Azure / azure-kusto-spark

Apache Spark Connector for Azure Kusto
Apache License 2.0
77 stars 34 forks source link

Write to Kusto in Synapse with option "sparkIngestionPropertiesJson" always failed in spark 3.3 #342

Closed xiaoshiyi123 closed 10 months ago

xiaoshiyi123 commented 10 months ago

Describe the bug Hi Team We want to update the Spark pool from 3.2 to 3.3. But when we use "sparkIngestionPropertiesJson" to write to Kusto, the spark job will not stop or fail, running for a long time.

To Reproduce Steps to reproduce the behavior:

  1. Create a spark pool with spark 3.3
  2. Create a notebook and use this spark pool
  3. Read a df and write to Kusto with option "sparkIngestionPropertiesJson"

Expected behavior Write to Kusto successfully.

Screenshots use sp image image

do not use sp can success image

Desktop (please complete the following information): image

Additional context Add any other context about the problem here.

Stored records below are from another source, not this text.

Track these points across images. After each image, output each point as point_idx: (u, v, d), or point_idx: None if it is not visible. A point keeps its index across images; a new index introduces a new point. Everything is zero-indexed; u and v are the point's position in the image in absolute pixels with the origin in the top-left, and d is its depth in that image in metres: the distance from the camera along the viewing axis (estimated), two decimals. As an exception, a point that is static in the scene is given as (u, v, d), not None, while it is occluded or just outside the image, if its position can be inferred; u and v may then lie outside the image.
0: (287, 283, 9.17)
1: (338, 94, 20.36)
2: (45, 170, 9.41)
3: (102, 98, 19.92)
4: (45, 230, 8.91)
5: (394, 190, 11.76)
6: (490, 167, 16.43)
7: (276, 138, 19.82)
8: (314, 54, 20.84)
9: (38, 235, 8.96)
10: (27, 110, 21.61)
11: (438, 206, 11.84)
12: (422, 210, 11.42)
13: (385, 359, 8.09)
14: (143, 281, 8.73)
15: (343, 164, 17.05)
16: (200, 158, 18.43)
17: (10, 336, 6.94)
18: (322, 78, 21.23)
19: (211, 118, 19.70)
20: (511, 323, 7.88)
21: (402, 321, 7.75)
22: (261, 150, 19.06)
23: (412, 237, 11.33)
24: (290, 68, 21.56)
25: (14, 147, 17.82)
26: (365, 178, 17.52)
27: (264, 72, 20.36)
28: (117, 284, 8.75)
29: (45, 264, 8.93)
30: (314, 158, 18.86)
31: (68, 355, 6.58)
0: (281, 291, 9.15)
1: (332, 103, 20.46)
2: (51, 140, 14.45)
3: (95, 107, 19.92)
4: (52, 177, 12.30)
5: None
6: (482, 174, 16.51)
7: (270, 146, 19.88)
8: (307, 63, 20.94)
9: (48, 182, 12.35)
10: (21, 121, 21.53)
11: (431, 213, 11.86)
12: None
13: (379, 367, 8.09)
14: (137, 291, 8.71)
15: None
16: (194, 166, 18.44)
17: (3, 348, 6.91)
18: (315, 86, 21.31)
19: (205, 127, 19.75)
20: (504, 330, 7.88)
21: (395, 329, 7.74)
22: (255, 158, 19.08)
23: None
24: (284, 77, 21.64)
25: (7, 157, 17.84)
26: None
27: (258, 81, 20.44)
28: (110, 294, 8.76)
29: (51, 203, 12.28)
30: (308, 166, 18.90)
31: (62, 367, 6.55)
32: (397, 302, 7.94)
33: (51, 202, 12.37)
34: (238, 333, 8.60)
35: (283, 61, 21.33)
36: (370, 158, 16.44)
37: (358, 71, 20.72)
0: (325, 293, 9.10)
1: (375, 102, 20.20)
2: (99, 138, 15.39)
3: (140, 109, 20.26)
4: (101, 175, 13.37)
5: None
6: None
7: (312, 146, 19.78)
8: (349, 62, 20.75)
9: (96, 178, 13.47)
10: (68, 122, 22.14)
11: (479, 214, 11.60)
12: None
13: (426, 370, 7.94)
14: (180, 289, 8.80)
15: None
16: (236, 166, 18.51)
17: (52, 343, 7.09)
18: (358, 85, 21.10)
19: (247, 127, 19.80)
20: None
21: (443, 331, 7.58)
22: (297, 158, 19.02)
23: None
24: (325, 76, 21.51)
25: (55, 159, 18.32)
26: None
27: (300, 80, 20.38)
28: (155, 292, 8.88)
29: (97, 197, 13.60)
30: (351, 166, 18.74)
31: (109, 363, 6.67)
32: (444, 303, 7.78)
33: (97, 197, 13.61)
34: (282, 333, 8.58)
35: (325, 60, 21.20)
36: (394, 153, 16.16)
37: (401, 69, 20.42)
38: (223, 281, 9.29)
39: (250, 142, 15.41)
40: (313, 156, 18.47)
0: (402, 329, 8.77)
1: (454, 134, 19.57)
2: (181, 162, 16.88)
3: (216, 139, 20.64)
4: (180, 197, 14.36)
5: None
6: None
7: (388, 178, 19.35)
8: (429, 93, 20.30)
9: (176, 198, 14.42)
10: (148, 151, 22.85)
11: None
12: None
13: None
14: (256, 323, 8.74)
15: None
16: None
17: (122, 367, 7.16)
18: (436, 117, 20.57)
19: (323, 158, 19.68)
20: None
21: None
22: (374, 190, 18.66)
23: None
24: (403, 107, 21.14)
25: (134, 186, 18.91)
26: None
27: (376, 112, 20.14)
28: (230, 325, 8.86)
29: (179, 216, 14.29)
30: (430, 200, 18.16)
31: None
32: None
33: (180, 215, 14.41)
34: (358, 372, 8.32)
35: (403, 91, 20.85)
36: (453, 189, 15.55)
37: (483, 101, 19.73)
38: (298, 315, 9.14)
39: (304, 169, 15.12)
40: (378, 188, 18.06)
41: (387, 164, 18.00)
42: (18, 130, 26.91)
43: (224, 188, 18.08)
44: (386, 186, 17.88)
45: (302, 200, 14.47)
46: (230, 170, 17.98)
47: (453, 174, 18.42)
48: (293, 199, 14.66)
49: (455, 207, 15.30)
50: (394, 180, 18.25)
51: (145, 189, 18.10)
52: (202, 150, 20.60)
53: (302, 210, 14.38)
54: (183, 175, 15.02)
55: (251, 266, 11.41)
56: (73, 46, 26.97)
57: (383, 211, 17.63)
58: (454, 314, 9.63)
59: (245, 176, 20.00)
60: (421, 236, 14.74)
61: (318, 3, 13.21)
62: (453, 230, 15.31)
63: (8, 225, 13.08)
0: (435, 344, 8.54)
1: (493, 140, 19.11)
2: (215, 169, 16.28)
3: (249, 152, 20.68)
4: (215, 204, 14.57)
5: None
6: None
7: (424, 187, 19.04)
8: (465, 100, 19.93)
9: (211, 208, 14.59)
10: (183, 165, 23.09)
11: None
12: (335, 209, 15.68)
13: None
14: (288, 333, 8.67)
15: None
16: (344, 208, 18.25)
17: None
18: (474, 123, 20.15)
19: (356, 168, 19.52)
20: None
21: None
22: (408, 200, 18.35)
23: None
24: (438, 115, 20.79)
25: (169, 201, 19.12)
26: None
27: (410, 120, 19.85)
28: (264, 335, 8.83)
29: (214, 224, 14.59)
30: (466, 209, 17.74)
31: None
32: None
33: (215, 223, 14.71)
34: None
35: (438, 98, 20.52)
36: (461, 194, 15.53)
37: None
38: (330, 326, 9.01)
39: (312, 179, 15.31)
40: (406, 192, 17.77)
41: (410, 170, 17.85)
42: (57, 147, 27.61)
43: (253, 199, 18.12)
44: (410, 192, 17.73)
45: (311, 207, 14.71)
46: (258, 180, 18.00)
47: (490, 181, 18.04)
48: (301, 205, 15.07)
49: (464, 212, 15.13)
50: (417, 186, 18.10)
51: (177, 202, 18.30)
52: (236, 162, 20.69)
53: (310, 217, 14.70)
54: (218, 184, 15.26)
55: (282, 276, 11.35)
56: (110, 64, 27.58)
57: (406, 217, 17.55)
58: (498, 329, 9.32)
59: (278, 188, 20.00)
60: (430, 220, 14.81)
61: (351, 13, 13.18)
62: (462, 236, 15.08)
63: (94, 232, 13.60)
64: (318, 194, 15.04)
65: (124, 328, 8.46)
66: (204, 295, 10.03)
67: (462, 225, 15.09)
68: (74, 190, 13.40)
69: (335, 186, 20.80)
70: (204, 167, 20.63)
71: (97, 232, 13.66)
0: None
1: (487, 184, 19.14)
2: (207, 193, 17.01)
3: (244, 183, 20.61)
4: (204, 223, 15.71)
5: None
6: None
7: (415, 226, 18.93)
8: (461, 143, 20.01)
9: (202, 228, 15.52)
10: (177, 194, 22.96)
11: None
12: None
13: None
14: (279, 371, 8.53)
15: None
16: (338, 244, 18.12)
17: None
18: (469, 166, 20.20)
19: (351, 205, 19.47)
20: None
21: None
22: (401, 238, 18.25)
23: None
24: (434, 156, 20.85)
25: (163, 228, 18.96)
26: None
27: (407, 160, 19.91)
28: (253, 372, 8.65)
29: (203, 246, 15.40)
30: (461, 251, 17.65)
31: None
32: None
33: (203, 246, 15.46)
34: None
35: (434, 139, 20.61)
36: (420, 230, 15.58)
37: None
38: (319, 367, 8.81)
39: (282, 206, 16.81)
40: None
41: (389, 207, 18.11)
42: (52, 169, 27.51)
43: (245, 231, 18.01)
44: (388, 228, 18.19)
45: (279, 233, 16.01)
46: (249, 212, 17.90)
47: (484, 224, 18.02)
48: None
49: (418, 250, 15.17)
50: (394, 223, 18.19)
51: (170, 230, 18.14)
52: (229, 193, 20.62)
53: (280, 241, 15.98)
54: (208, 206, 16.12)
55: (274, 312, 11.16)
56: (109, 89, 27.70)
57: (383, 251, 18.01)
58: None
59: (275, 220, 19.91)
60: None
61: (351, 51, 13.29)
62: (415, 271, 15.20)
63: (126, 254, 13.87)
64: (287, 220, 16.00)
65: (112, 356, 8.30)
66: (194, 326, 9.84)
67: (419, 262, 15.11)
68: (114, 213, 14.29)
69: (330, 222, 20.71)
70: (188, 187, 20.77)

ag-ramachandran commented 10 months ago

Hi @xiaoshiyi123

a) There are a couple of challenges here, by using SparkIngestionPropertiesJson, we are using the FlushImmediatelt flag to true, which we do not recommend.

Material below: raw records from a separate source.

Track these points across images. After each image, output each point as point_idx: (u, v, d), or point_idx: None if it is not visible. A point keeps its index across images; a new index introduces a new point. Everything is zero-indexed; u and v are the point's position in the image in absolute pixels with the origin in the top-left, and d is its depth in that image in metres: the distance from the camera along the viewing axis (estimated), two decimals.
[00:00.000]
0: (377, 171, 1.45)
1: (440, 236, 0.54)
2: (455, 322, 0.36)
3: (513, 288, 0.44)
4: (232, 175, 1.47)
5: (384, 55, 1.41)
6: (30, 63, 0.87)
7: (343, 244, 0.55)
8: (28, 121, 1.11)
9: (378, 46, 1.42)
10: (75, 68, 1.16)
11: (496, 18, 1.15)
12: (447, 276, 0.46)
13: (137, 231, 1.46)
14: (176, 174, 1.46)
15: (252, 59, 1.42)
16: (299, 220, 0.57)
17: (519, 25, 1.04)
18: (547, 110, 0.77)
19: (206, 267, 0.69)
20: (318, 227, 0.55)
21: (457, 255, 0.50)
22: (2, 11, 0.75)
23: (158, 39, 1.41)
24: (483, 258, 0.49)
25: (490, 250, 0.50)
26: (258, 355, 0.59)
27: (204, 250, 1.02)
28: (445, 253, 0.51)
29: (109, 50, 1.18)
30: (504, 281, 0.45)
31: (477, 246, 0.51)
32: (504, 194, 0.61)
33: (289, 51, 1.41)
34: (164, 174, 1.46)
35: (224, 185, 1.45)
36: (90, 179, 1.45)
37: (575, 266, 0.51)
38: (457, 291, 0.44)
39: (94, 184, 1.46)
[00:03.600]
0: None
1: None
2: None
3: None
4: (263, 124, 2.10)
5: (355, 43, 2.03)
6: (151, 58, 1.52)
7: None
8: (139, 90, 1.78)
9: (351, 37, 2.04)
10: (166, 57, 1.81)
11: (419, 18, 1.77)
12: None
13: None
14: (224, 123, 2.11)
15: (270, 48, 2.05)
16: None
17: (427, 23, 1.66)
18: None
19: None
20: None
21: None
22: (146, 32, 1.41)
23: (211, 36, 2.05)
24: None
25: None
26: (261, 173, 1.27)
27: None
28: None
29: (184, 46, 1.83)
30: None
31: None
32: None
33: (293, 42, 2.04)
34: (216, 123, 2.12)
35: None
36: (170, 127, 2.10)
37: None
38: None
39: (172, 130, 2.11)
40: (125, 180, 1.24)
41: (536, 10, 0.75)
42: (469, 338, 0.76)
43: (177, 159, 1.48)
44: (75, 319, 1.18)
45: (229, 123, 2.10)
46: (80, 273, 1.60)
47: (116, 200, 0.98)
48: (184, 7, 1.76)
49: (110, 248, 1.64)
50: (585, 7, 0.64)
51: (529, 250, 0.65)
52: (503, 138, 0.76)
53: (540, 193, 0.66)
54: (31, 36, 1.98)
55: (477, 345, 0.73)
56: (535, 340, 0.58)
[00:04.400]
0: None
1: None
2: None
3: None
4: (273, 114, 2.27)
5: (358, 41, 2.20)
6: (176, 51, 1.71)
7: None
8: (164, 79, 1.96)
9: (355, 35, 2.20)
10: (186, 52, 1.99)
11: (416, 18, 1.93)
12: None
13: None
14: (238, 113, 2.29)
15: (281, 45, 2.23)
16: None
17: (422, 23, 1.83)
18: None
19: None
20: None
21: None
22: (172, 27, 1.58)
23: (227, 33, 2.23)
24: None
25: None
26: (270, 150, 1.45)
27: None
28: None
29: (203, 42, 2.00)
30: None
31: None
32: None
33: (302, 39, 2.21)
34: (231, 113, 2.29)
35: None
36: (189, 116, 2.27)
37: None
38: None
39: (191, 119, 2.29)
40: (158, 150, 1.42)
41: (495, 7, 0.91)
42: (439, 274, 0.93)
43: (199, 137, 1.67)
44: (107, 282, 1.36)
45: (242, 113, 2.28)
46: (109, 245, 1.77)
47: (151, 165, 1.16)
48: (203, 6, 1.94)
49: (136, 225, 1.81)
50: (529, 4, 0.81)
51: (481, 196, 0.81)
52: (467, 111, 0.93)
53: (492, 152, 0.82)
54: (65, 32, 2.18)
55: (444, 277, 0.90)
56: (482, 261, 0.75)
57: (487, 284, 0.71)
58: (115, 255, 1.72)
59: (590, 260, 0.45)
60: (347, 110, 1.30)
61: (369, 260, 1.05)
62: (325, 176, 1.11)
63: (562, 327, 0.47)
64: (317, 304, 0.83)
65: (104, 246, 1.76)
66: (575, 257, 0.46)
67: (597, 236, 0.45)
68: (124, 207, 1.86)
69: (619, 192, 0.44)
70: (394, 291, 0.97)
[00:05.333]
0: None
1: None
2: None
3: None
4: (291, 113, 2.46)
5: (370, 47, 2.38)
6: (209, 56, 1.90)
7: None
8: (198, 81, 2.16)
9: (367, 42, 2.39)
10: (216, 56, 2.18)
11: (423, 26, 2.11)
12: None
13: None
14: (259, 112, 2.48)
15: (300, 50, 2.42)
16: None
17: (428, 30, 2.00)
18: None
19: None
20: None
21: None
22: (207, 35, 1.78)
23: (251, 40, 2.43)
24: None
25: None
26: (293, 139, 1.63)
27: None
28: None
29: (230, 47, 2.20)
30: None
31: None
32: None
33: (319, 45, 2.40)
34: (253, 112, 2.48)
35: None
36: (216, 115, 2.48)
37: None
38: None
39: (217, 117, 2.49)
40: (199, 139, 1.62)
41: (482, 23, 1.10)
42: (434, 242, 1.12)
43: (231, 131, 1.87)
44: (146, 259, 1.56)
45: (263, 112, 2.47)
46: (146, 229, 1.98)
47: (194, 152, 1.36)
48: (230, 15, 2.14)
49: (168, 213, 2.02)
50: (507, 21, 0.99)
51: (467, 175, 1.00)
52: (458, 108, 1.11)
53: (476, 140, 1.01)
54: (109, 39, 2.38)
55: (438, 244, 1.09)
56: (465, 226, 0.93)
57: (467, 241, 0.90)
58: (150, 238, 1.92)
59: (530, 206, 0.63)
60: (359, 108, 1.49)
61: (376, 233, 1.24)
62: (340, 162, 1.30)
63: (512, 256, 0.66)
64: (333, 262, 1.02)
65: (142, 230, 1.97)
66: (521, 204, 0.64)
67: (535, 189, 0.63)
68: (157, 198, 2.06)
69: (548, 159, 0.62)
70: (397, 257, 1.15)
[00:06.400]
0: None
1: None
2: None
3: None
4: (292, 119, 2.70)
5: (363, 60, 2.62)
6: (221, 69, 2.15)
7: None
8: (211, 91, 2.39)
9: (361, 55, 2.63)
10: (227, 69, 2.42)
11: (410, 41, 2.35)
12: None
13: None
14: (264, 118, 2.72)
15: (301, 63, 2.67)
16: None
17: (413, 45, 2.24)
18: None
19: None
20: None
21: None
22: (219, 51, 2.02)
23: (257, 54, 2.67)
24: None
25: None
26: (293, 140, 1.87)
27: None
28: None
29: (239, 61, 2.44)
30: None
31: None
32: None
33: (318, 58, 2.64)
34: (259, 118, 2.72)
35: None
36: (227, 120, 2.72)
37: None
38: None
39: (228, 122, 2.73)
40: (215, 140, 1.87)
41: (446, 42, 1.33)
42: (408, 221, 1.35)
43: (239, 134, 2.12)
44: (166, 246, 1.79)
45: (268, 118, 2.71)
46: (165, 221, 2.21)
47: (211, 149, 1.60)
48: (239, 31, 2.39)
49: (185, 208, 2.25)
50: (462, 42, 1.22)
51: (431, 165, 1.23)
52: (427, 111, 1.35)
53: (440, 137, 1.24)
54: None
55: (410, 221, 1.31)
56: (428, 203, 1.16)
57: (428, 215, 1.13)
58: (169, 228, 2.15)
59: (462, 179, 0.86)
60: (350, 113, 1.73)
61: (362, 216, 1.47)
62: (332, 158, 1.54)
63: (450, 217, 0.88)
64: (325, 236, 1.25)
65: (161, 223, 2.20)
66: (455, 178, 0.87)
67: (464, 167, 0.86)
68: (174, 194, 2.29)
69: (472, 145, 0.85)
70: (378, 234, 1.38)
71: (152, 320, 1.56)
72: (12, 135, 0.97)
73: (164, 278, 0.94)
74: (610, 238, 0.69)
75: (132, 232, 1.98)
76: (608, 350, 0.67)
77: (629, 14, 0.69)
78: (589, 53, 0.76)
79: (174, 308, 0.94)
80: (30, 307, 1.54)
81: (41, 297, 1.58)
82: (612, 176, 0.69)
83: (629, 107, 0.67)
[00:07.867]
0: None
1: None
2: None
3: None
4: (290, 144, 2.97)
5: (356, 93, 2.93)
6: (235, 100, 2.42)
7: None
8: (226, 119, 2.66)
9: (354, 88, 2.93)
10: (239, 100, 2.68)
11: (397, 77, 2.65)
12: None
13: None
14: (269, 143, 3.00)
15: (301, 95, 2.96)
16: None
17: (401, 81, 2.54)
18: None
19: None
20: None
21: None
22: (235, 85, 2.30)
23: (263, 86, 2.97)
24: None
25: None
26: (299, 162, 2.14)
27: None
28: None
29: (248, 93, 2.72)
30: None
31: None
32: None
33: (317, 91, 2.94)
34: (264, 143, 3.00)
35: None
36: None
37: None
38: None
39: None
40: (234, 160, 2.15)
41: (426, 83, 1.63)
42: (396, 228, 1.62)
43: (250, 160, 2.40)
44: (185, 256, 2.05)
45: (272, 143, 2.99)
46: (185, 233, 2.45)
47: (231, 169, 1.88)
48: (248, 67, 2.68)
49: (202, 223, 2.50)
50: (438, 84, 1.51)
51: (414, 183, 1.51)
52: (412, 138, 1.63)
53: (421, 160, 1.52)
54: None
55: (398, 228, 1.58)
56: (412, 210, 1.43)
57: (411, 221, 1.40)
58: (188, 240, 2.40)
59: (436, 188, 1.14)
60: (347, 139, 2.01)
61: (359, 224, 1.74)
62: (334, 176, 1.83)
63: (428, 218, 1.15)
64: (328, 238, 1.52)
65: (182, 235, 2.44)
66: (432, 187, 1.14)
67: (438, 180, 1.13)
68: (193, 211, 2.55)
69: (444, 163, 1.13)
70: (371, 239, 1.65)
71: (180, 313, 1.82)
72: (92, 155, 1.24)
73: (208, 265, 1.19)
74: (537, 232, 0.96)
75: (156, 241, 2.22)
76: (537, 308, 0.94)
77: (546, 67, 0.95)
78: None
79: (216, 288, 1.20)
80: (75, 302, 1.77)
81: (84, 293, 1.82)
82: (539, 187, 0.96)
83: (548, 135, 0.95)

Here is how the internals work

DataFrame ----> Write to blob ------> Ingest this blob

To optimize for throughput in ingestion, the size of the blob is critical. Kusto is optimized for few large blobs , as opposed to many small blobs. Please use the right batching policy from Kusto and you can get rid of SparkIngestionProperties altogether

(Refer : https://learn.microsoft.com/en-us/azure/data-explorer/kusto/management/batchingpolicy)

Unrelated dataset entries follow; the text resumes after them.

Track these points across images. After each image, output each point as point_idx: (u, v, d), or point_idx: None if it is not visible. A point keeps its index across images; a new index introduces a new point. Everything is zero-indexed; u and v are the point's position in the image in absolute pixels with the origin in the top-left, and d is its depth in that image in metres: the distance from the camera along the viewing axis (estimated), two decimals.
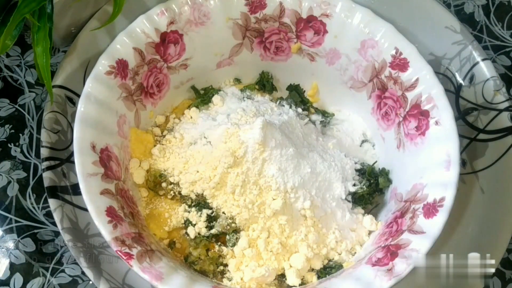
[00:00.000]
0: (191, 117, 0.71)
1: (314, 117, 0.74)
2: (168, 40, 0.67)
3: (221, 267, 0.64)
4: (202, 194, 0.64)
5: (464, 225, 0.64)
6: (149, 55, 0.66)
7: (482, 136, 0.68)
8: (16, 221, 0.71)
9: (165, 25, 0.66)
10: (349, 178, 0.68)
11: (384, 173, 0.69)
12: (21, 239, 0.70)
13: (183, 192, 0.65)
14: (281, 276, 0.63)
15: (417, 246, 0.55)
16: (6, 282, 0.68)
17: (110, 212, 0.57)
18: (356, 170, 0.69)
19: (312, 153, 0.67)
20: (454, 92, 0.70)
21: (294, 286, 0.62)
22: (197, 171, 0.64)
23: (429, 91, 0.62)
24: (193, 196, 0.64)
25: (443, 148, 0.59)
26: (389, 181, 0.69)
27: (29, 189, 0.72)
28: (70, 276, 0.68)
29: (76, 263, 0.66)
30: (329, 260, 0.65)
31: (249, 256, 0.62)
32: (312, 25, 0.68)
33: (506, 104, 0.68)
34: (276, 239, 0.62)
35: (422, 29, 0.70)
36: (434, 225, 0.56)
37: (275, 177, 0.62)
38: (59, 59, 0.75)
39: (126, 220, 0.58)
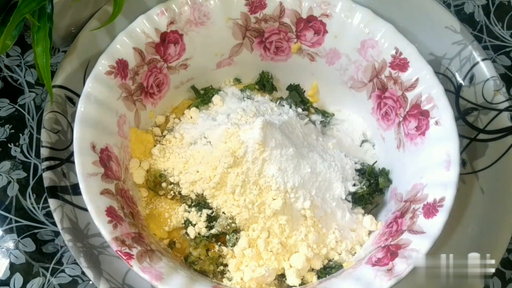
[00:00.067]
0: (191, 117, 0.71)
1: (314, 117, 0.74)
2: (168, 40, 0.67)
3: (221, 267, 0.64)
4: (202, 194, 0.64)
5: (464, 225, 0.64)
6: (149, 55, 0.66)
7: (482, 136, 0.68)
8: (16, 221, 0.71)
9: (165, 25, 0.66)
10: (349, 178, 0.68)
11: (384, 173, 0.69)
12: (21, 239, 0.70)
13: (183, 192, 0.65)
14: (281, 276, 0.63)
15: (417, 246, 0.55)
16: (6, 282, 0.68)
17: (110, 212, 0.57)
18: (356, 170, 0.69)
19: (312, 153, 0.67)
20: (454, 92, 0.70)
21: (294, 286, 0.62)
22: (197, 171, 0.64)
23: (429, 91, 0.62)
24: (193, 196, 0.64)
25: (443, 148, 0.59)
26: (389, 181, 0.69)
27: (29, 189, 0.72)
28: (70, 276, 0.68)
29: (76, 263, 0.66)
30: (329, 260, 0.65)
31: (249, 256, 0.62)
32: (312, 25, 0.68)
33: (506, 104, 0.68)
34: (276, 239, 0.62)
35: (422, 29, 0.70)
36: (434, 225, 0.56)
37: (275, 177, 0.62)
38: (59, 59, 0.75)
39: (126, 220, 0.58)
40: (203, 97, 0.73)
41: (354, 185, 0.68)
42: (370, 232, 0.66)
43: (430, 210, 0.57)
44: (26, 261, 0.69)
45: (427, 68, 0.63)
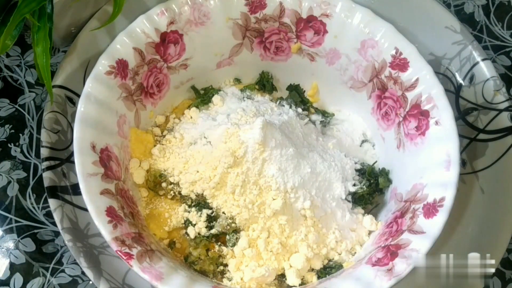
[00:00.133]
0: (191, 117, 0.71)
1: (314, 117, 0.74)
2: (168, 40, 0.67)
3: (221, 267, 0.64)
4: (202, 194, 0.64)
5: (464, 225, 0.64)
6: (149, 55, 0.66)
7: (482, 136, 0.68)
8: (16, 221, 0.71)
9: (165, 25, 0.66)
10: (349, 178, 0.68)
11: (384, 173, 0.69)
12: (21, 239, 0.70)
13: (183, 192, 0.65)
14: (281, 276, 0.63)
15: (417, 246, 0.55)
16: (6, 282, 0.68)
17: (110, 212, 0.57)
18: (356, 170, 0.69)
19: (312, 153, 0.67)
20: (454, 92, 0.70)
21: (294, 286, 0.62)
22: (197, 171, 0.64)
23: (429, 91, 0.62)
24: (193, 196, 0.64)
25: (443, 148, 0.59)
26: (389, 181, 0.69)
27: (29, 189, 0.72)
28: (70, 276, 0.68)
29: (76, 263, 0.66)
30: (329, 260, 0.65)
31: (249, 256, 0.62)
32: (312, 25, 0.68)
33: (506, 104, 0.68)
34: (276, 239, 0.62)
35: (422, 29, 0.70)
36: (434, 225, 0.56)
37: (275, 177, 0.62)
38: (59, 59, 0.75)
39: (126, 220, 0.58)
40: (203, 97, 0.73)
41: (354, 185, 0.68)
42: (370, 232, 0.66)
43: (430, 210, 0.57)
44: (26, 261, 0.69)
45: (427, 68, 0.63)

b) You can try and use the Queued writeMode, IIRC right the version in Synapse had an issue that where the shards that were to be merged were queried incorrectly (so probably that could be a cause too) If you still want to use the FlushImmediately flag still (Not recommended, will result in no aggregation and many smaller ingestion, please use the queued write option

.option("writeMode","Queued")

Refer : https://github.com/Azure/azure-kusto-spark/blob/master/docs/KustoSink.md writeMode

xiaoshiyi123 commented 10 months ago

Thanks @ag-ramachandran .option("writeMode","Queued") solved my problem. Thanks for your kind answer and suggestions.